## Provided material

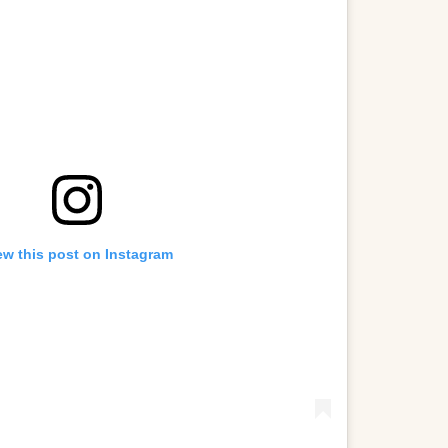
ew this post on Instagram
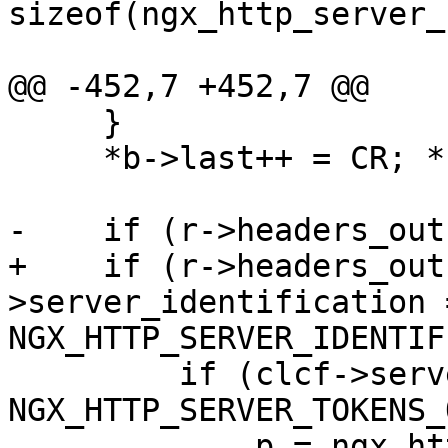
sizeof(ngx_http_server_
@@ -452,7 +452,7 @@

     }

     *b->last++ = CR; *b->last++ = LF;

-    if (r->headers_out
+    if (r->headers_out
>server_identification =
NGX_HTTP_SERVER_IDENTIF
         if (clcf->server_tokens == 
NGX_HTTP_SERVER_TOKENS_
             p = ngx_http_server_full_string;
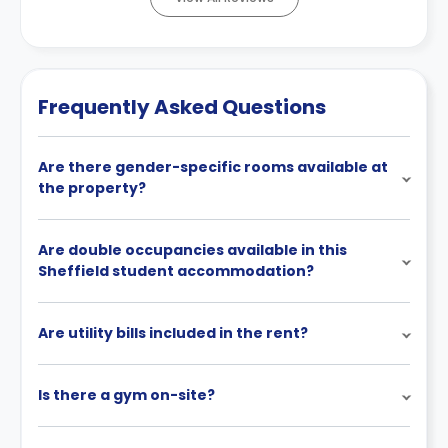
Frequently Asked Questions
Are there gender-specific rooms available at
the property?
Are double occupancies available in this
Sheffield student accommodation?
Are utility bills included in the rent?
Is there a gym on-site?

...

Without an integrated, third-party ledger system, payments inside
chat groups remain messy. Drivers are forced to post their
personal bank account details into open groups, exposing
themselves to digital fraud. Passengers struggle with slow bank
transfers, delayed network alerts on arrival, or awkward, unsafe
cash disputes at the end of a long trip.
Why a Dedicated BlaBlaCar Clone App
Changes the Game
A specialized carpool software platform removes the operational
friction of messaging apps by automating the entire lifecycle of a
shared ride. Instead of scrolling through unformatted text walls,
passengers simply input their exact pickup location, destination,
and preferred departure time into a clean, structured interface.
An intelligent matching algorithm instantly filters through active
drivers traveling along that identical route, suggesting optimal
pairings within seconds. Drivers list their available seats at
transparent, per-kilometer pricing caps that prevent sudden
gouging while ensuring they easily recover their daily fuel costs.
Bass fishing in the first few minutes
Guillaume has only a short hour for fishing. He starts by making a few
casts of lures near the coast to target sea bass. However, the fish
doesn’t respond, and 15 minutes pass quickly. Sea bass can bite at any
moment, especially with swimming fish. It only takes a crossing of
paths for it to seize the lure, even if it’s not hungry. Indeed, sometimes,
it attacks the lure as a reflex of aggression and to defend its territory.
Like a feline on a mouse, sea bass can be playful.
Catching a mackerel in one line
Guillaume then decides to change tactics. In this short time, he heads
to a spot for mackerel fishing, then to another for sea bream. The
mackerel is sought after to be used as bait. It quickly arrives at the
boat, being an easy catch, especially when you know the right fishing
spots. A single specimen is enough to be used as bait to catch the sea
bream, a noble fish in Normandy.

---

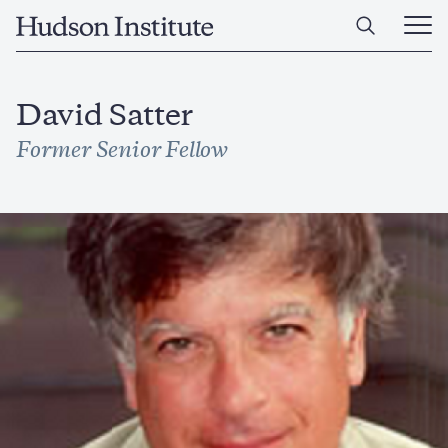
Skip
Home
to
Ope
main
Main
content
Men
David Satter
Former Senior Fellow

## Try it
Your answer should consist of the lines from the line with "mackerel is sought" to the line with "bream, a noble fish in Normandy." above, repeated exactly, both ends included.

## Solution for this task
mackerel is sought after to be used as bait. It quickly arrives at the
boat, being an easy catch, especially when you know the right fishing
spots. A single specimen is enough to be used as bait to catch the sea
bream, a noble fish in Normandy.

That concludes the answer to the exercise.